During the plague of 1575-1577, physicians increasingly used masks with a beaked nose filled with aromatic herbs to try to protect themselves from patients, still not realizing that the plague was mainly transmitted by fleas infected with bacteria on rats rather than “bad air.” “
“It was still a key experience for the history of medicine, the history of health care and the history of treating infectious diseases,” Zampieri said.
After the plague of 1630 wiped out about a third of the population again, tired Venetians thanked the Virgin Mary for not taking even more lives: they built the church of Santa Maria della Salute (St. Mary of Health) across the Grand Canal from St. Mark’s Square, one of the most visible and the most famous images of the city.
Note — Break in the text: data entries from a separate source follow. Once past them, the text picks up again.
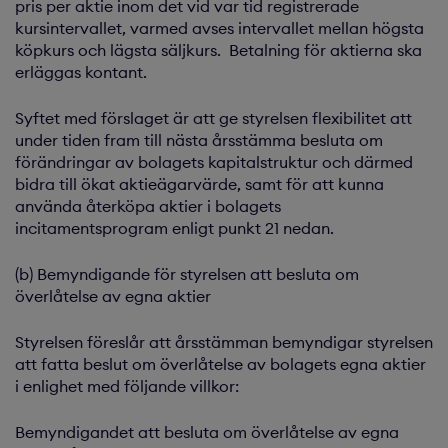
pris per aktie inom det vid var tid registrerade
kursintervallet, varmed avses intervallet mellan högsta
köpkurs och lägsta säljkurs. Betalning för aktierna ska
erläggas kontant.
Syftet med förslaget är att ge styrelsen flexibilitet att
under tiden fram till nästa årsstämma besluta om
förändringar av bolagets kapitalstruktur och därmed
bidra till ökat aktieägarvärde, samt för att kunna
använda återköpa aktier i bolagets
incitamentsprogram enligt punkt 21 nedan.
(b) Bemyndigande för styrelsen att besluta om
överlåtelse av egna aktier
Styrelsen föreslår att årsstämman bemyndigar styrelsen
att fatta beslut om överlåtelse av bolagets egna aktier
i enlighet med följande villkor:
Bemyndigandet att besluta om överlåtelse av egna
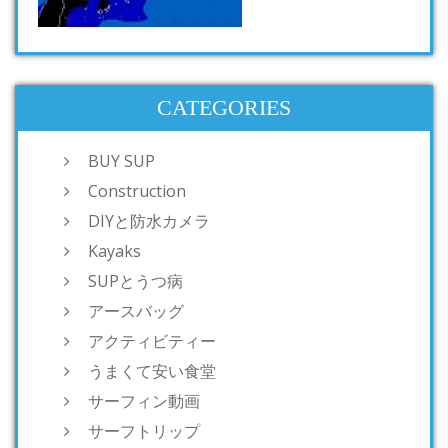
CATEGORIES
BUY SUP
Construction
DIYと防水カメラ
Kayaks
SUPとうつ病
アースバッグ
アクティビティー
うまくて安い食堂
サーフィン動画
サーフトリップ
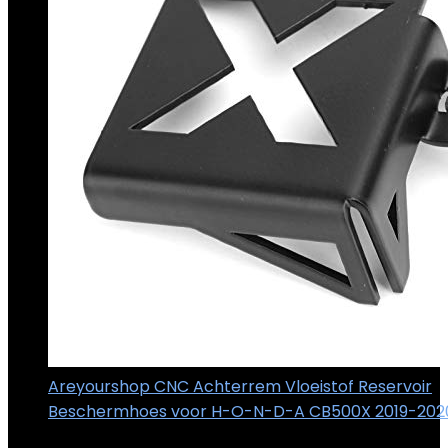
Areyourshop CNC Achterrem Vloeistof Reservoir
Beschermhoes voor H-O-N-D-A CB500X 2019-202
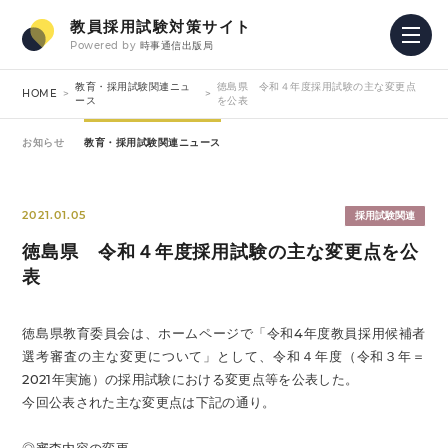
教員採用試験対策サイト
Powered by
時事通信出版局
教育・採用試験関連ニュ
徳島県 令和４年度採用試験の主な変更点
HOME
ース
を公表
お知らせ
教育・採用試験関連ニュース
2021.01.05
採用試験関連
徳島県 令和４年度採用試験の主な変更点を公
表
徳島県教育委員会は、ホームページで「令和4年度教員採用候補者
選考審査の主な変更について」として、令和４年度（令和３年＝
2021年実施）の採用試験における変更点等を公表した。
今回公表された主な変更点は下記の通り。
The central location of the huge basilica with octagonal domes at the top of the Venetian customs port was entirely intentional, to show the city’s gratitude for surviving and bouncing off the plague, said art historian Silvia Marchiori, curator of the Venetian Patriarchate Manfrediniana Museum.
“When you arrived in Venice, you arrived from the sea, not from the mainland, so you had to notice this large temple built of white Istrian stone to attract attention,” she said.
To this day, Venetians worship the icon of the Mother of God in the basilica during one of the city’s main religious festivals on November 21, a day dedicated to praying for good health, she said.
Whether through prayer, public health policy, or discipline, Venice as a whole did relatively well during its last pandemic. The city made an extraordinary decision in February 2020 – when the coronavirus was just beginning to be detected in northern Italy – to cancel his famous carnival. It remained locked during the worst pandemic, observing neighboring Lombardy and even parts of the surrounding Veneto region infected with infections and death in one of the hardest hit countries in Europe.
Venice has been rewarded with a steady return of visitors this spring and summer, just in time for celebrations marking the city’s 1600th anniversary, a film festival, sailing regattas and star-studded Valentina and Dolce & Gabbana fashion shows.
It’s all part of Venice efforts to attract visitors who stay, to spend and appreciate the city’s history and art, not the picnickers who ride the gondola down the Grand Canal and call it the day, said tourism chief Venturini.
“These are the pillars on which we are building post-COVID tourism,” he said.